Your assignment =
Your answer must restate each entry below word for word, with no pictures in it.

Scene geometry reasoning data
=====

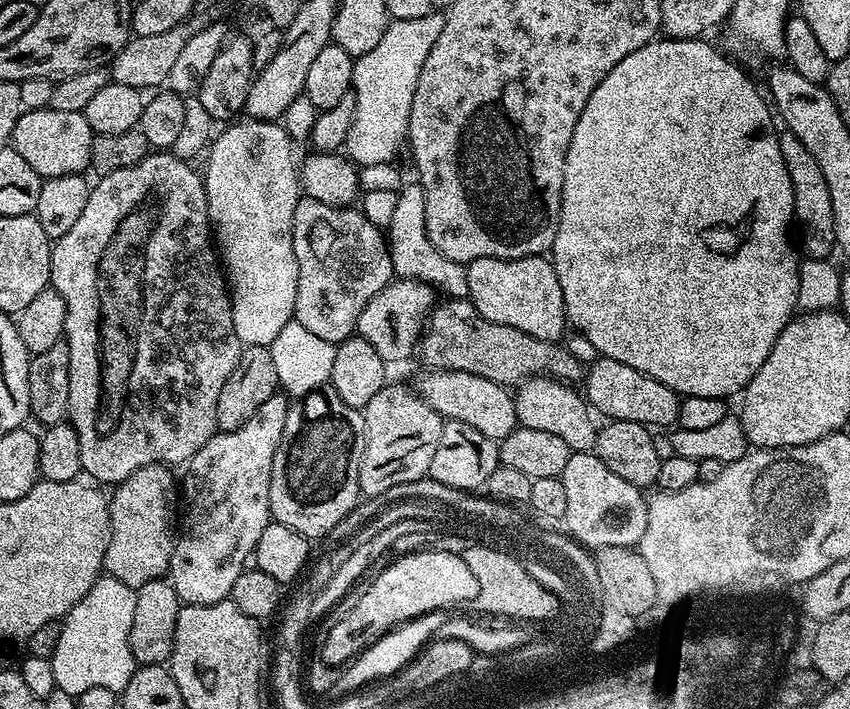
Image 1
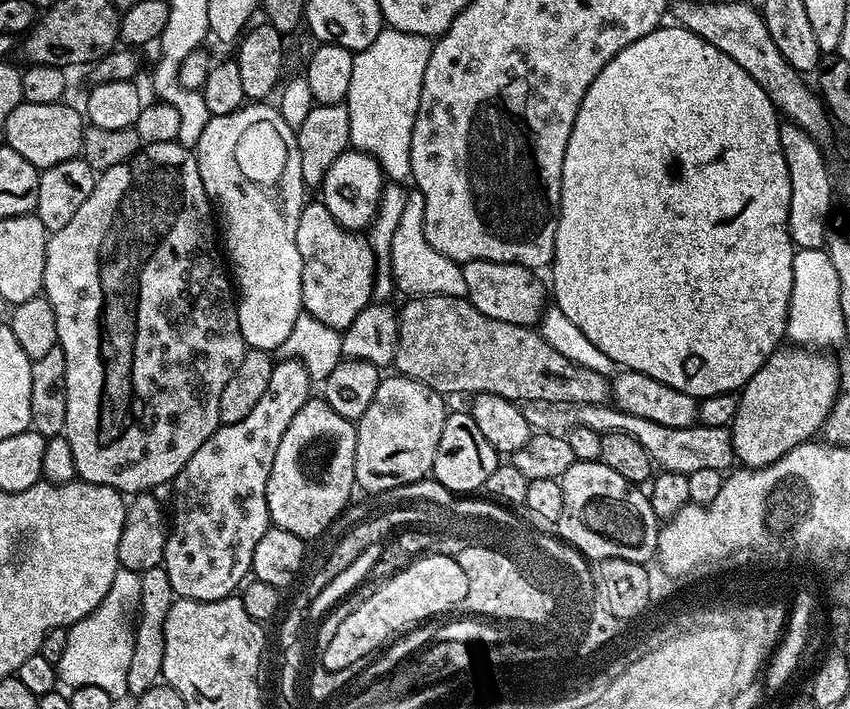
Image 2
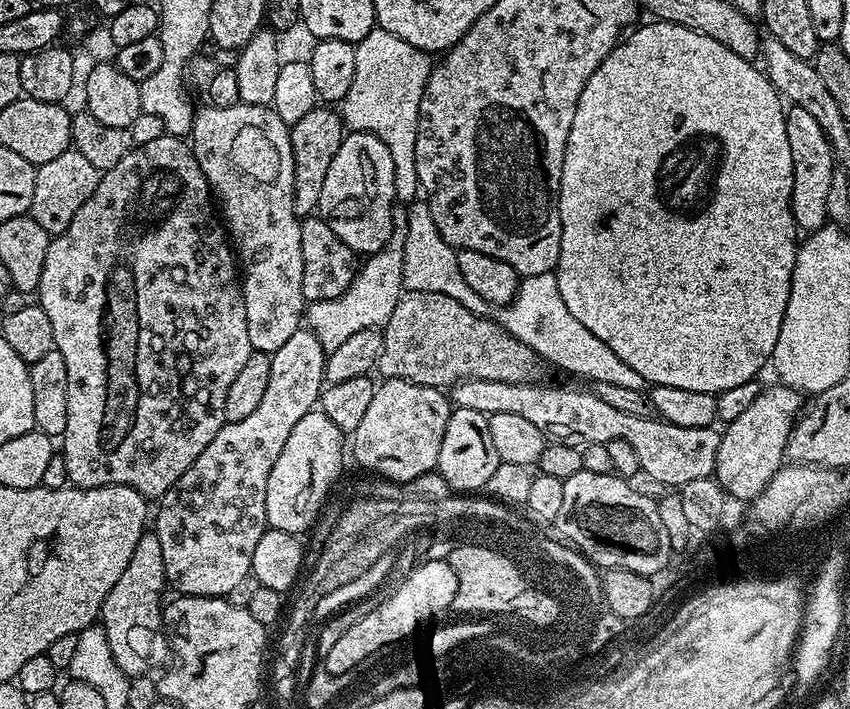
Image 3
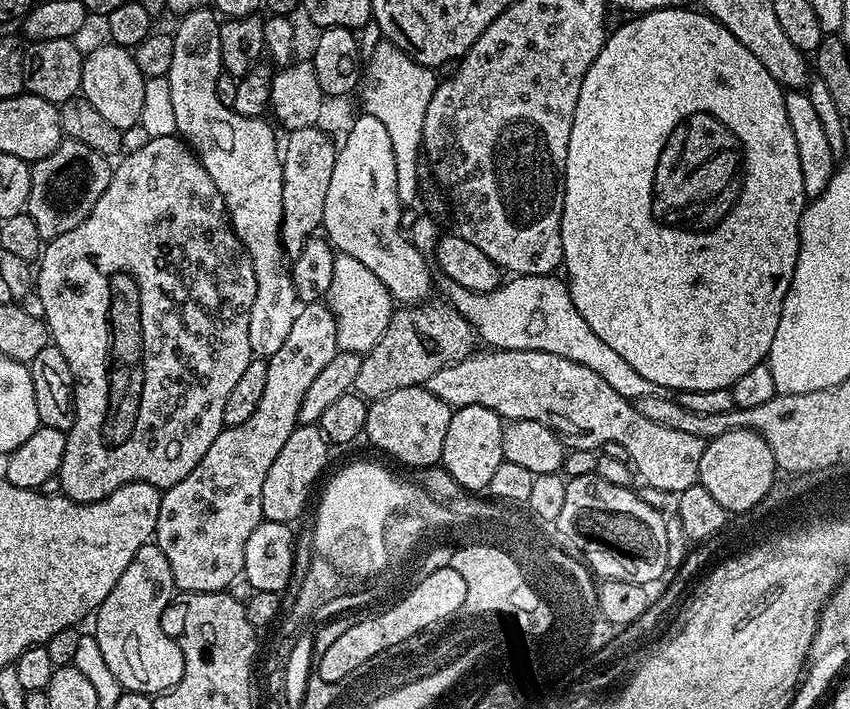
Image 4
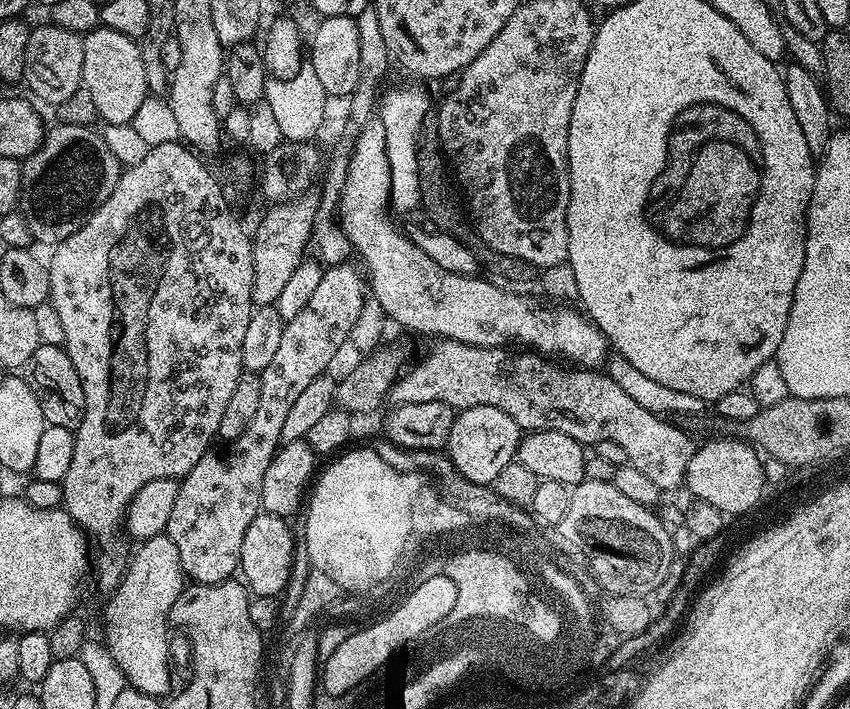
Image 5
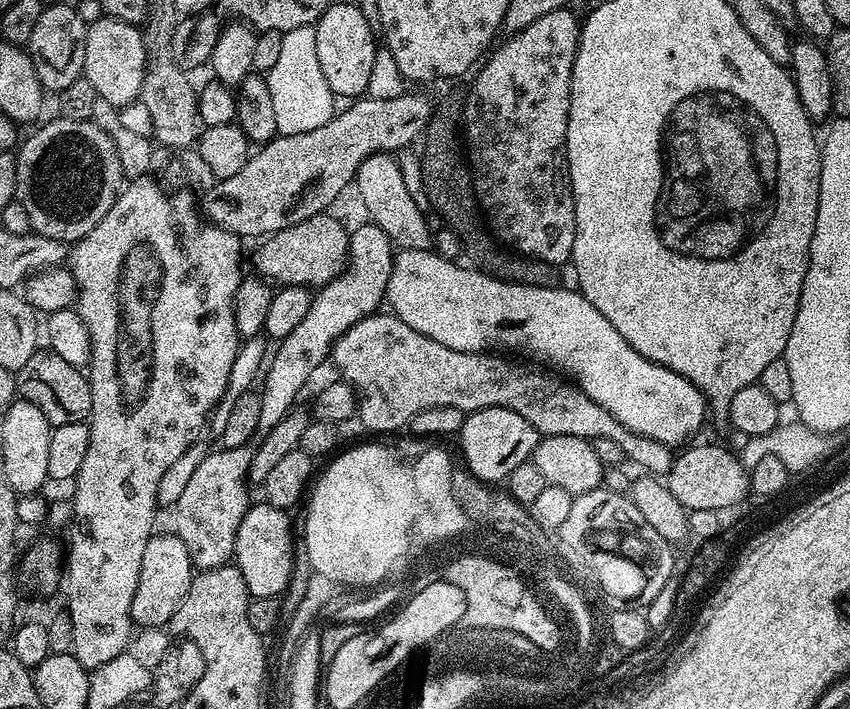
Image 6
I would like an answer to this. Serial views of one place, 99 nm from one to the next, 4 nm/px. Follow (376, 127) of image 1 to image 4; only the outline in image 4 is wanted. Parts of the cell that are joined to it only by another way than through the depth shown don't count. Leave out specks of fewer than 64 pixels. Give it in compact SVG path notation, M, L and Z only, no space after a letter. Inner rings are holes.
M381 42L373 49L362 68L362 83L358 88L358 97L364 103L362 112L365 116L378 118L378 122L382 122L390 133L390 146L394 146L394 166L398 170L398 198L404 206L415 205L421 195L419 162L423 116L438 85L436 75L433 69L414 62L410 54L387 42Z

=====

Response box =
Image 1
Image 2
Image 3
Image 4
Image 5
Image 6
I would like an answer to this. Serial views of one place, 99 nm from one to the next, 4 nm/px. Follow (376, 127) of image 1 to image 4; only the outline in image 4 is wanted. Parts of the cell that are joined to it only by another way than through the depth shown don't count. Leave out specks of fewer than 64 pixels. Give it in compact SVG path notation, M, L and Z only, no space after a letter. Inner rings are holes.
M381 42L373 49L362 68L362 83L358 88L358 97L364 103L362 112L365 116L378 118L378 122L382 122L390 133L390 146L394 146L394 166L398 170L398 198L404 206L415 205L421 195L419 162L423 116L438 85L436 75L433 69L414 62L410 54L387 42Z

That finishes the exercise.